All of the data below needs to be set down again, exactly as shown.

=== Given data ===

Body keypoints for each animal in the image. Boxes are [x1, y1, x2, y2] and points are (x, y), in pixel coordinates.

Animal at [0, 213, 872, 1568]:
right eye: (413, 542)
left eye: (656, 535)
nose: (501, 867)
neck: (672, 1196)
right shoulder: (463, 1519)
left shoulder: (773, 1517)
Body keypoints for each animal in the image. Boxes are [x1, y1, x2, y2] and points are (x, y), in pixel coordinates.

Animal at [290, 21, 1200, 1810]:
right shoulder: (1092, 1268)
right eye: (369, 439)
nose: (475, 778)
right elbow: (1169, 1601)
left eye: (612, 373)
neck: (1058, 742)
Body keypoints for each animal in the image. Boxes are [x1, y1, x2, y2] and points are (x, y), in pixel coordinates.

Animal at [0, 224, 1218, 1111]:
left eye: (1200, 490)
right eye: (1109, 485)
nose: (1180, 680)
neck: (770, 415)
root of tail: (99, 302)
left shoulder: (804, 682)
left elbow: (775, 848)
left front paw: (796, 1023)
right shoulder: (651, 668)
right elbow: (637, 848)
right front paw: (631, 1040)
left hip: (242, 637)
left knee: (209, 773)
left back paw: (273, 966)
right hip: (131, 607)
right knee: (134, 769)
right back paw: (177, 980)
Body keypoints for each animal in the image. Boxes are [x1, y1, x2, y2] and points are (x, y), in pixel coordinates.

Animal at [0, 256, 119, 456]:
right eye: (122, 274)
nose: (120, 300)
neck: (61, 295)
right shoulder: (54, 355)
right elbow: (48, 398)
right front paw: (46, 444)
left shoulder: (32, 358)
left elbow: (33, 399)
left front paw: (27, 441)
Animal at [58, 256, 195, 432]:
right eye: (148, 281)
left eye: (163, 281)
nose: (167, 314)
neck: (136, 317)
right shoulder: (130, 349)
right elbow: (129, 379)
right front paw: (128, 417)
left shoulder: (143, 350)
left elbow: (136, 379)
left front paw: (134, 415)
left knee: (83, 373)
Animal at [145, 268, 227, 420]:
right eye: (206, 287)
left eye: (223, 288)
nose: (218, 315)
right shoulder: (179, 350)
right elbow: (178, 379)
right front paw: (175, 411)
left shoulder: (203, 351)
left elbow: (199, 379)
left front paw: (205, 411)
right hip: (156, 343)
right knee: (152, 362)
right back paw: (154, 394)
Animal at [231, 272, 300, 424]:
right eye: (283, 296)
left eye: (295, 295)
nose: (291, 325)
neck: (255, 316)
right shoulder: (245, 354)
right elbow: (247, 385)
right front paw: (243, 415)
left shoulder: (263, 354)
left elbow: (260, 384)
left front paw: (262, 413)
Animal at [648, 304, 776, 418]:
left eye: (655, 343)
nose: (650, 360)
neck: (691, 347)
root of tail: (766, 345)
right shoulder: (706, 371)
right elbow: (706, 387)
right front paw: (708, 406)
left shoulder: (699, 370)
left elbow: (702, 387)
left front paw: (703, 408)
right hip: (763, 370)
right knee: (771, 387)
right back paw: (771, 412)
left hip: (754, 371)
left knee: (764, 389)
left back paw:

===

* **Reply to the exercise**
Body keypoints for each animal in the image. Boxes are [x1, y1, x2, y2] and points are (x, y), in pixel coordinates.

Animal at [0, 213, 872, 1568]:
right eye: (413, 542)
left eye: (656, 535)
nose: (501, 867)
neck: (672, 1196)
right shoulder: (463, 1519)
left shoulder: (773, 1517)
Body keypoints for each animal in the image. Boxes are [x1, y1, x2, y2] and points are (x, y), in pixel coordinates.

Animal at [290, 21, 1200, 1810]:
right shoulder: (1092, 1268)
right eye: (369, 439)
nose: (475, 778)
right elbow: (1169, 1601)
left eye: (612, 373)
neck: (1058, 742)
Body keypoints for each animal in the image. Boxes are [x1, y1, x2, y2] and points are (x, y), in pixel coordinates.

Animal at [0, 224, 1218, 1111]:
left eye: (1200, 490)
right eye: (1109, 485)
nose: (1180, 680)
neck: (770, 415)
root of tail: (99, 302)
left shoulder: (804, 682)
left elbow: (775, 848)
left front paw: (796, 1023)
right shoulder: (651, 668)
right elbow: (637, 848)
right front paw: (631, 1040)
left hip: (242, 637)
left knee: (209, 773)
left back paw: (273, 966)
right hip: (131, 607)
right knee: (134, 769)
right back paw: (177, 980)
Body keypoints for each animal in the image. Boxes are [x1, y1, x2, y2] and points are (x, y), in pixel coordinates.

Animal at [0, 256, 119, 456]:
right eye: (122, 274)
nose: (120, 300)
neck: (61, 295)
right shoulder: (54, 355)
right elbow: (48, 398)
right front paw: (46, 444)
left shoulder: (32, 358)
left elbow: (33, 399)
left front paw: (27, 441)
Animal at [58, 256, 195, 432]:
right eye: (148, 281)
left eye: (163, 281)
nose: (167, 314)
neck: (136, 317)
right shoulder: (130, 349)
right elbow: (129, 379)
right front paw: (128, 417)
left shoulder: (143, 350)
left elbow: (136, 379)
left front paw: (134, 415)
left knee: (83, 373)
Animal at [145, 268, 227, 420]:
right eye: (206, 287)
left eye: (223, 288)
nose: (218, 315)
right shoulder: (179, 350)
right elbow: (178, 379)
right front paw: (175, 411)
left shoulder: (203, 351)
left elbow: (199, 379)
left front paw: (205, 411)
right hip: (156, 343)
right knee: (152, 362)
right back paw: (154, 394)
Animal at [231, 272, 300, 424]:
right eye: (283, 296)
left eye: (295, 295)
nose: (291, 325)
neck: (255, 316)
right shoulder: (245, 354)
right elbow: (247, 385)
right front paw: (243, 415)
left shoulder: (263, 354)
left elbow: (260, 384)
left front paw: (262, 413)
Animal at [648, 304, 776, 418]:
left eye: (655, 343)
nose: (650, 360)
neck: (691, 347)
root of tail: (766, 345)
right shoulder: (706, 371)
right elbow: (706, 387)
right front paw: (708, 406)
left shoulder: (699, 370)
left elbow: (702, 387)
left front paw: (703, 408)
right hip: (763, 370)
right knee: (771, 387)
right back paw: (771, 412)
left hip: (754, 371)
left knee: (764, 389)
left back paw:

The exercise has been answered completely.